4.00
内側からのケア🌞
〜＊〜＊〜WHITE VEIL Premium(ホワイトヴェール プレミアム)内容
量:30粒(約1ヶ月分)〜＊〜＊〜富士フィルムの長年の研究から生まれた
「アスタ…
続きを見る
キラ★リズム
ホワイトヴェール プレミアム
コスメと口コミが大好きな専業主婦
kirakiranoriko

# PROMPT
Edit all of the material by replacing "続きを見る" with "全文を表示" and leaving every other line unchanged.

# TASK RESPONSE
4.00
内側からのケア🌞
〜＊〜＊〜WHITE VEIL Premium(ホワイトヴェール プレミアム)内容
量:30粒(約1ヶ月分)〜＊〜＊〜富士フィルムの長年の研究から生まれた
「アスタ…
全文を表示
キラ★リズム
ホワイトヴェール プレミアム
コスメと口コミが大好きな専業主婦
kirakiranoriko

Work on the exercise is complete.